[Available data Boundary: Start]
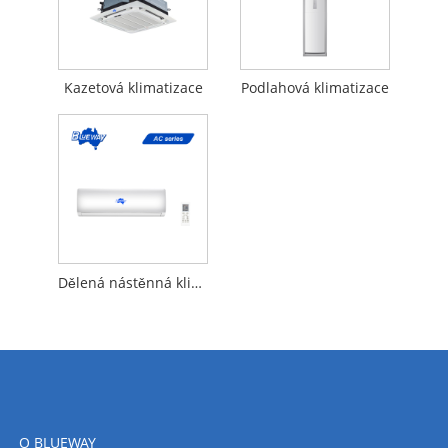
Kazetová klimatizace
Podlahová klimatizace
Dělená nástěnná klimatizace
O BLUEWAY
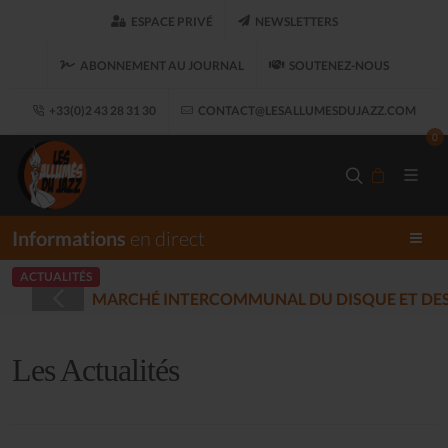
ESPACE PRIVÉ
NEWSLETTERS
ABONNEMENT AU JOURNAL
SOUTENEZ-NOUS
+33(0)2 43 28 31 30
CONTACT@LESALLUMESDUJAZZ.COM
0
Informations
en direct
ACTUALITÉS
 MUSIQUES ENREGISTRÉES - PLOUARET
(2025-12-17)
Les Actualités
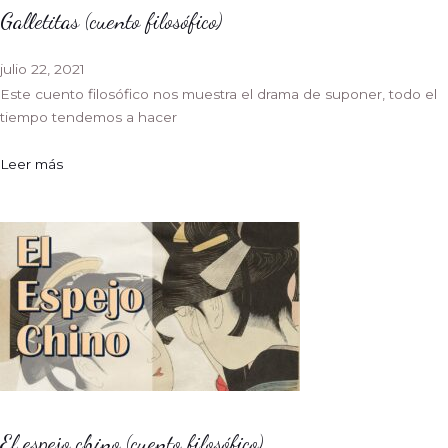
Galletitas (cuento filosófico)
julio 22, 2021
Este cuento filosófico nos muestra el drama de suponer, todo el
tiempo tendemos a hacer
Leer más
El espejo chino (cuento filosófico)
[Available data Boundary: End]
[Available data Boundary: Start]
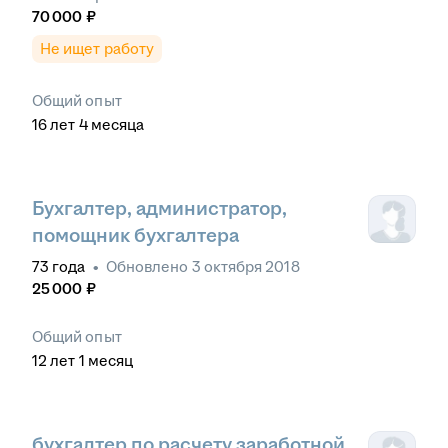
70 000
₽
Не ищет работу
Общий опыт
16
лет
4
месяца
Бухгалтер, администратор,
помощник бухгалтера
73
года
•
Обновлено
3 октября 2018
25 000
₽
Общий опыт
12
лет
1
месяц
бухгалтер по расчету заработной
[Available data Boundary: End]
> **What this task involves**
All lines above that include the word "klimatizace" should be located and copied.

> **Completed task**
Kazetová klimatizace
Podlahová klimatizace
Dělená nástěnná klimatizace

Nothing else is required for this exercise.